LA VISION DE JEAN-PIERRE FALRET

 

« La personne souffrant de troubles de santé mentale est  d’abord une personne, sujet de droit et de devoir, capable d’intelligence et de progrès, qui a toute sa place dans le monde ». Cette phrase résume à elle seule le combat d’une vie. Celle du Docteur Jean-Pierre Falret, grand humaniste qui consacra toute sa vie à défendre inlassablement la cause des personnes souffrant de troubles psychiques : leurs droits, leur dignité, leur possibilité de guérison. 

Elève de Pinel et Esquirol, Jean-Pierre Falret a été l’un des plus éminents psychiatres et chercheurs du milieu du 19e siècle.
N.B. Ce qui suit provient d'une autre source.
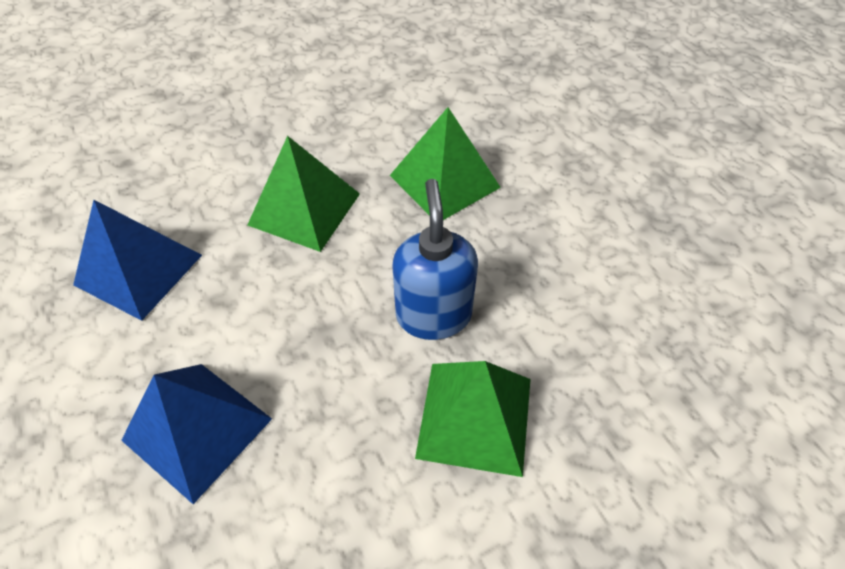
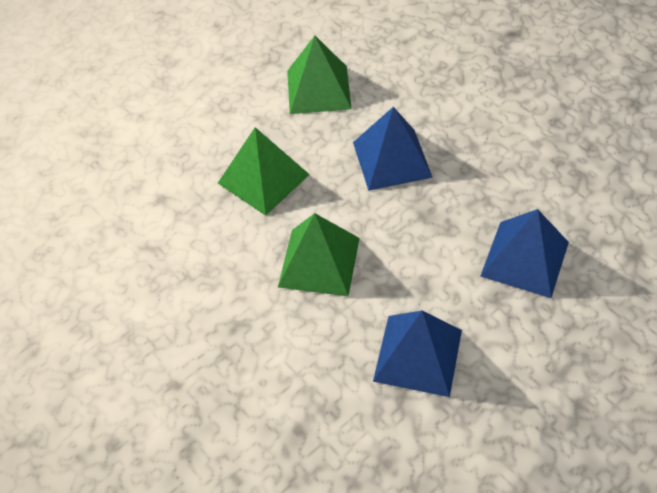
camera: 100 degrees left, 0 degrees up
blue soap dispenser [392,179,478,340] -> blue pyramid [353,107,433,191]
green pyramid [415,361,531,477] -> green pyramid moved to [287,36,352,114]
Il fit des découvertes scientifiques décisives et révolutionnaires, mettant en place les premiers tableaux cliniques et identifiant les « troubles bipolaires », autrefois appelés « folie circulaire ». Avec lui, on passe de l’aliénation mentale aux maladies mentales. Il décrit la maladie mentale comme « la forme la plus inhumaine de la maladie, celle qui défigure l’esprit »

 

Sa vision en fit rapidement un précurseur. Une vision qui étonne encore aujourd’hui par sa modernité. On reconnaît progressivement « tout l’humain dans les malades ». Véritable pionnier, il est alors le premier à comprendre qu’il ne peut y avoir de guérison définitive sans suivi à la sortie de l’hôpital et qu’il est vital de créer des lieux d’accueil permettant de guider pas à pas ces malades convalescents vers une réinsertion sociale et professionnelle durable.

 

Médecin mais aussi père de famille, Jean-Pierre Falret avait une habitude : il partageait le quotidien de ses patients en les invitant à la table familiale, avec la conviction que les « aliénés pouvaient guérir de leur maladie et que leur donner une place dans la société et un travail était gage de leur salut. » 

Conscient de la fragilité de ses patients et des risques de rechute, il crée, en 1841, une société de patronage destinée à accompagner les personnes sorties des services de la Salpêtrière et du Kremlin Bicêtre. Cette société de patronage deviendra par la suite l’OEUVRE FALRET

 

En 1870, il se retira dans sa maison à Marcillac, dans le Lot, laissant son second fils, Jules, psychiatre également, lui succéder. Une succession assurée par les différentes générations Falret depuis maintenant 173 ans, à travers la poursuite des actions de l’OEUVRE FALRET, association spécialisée dans l’accompagnement des personnes souffrant de troubles psychiques et la recherche de solutions pour faire en sorte d’accompagner leur projet de vie. 

La création en 2013 de la Fondation FALRET par son arrière arrière arrière petit fils vise à faire perdurer la vision du père fondateur à travers la volonté d’apporter de nouvelles solutions pour les personnes souffrant de troubles de santé mentale en France. 

 

La vision avant-gardiste de Jean-Pierre Falret est plus que jamais d’actualité.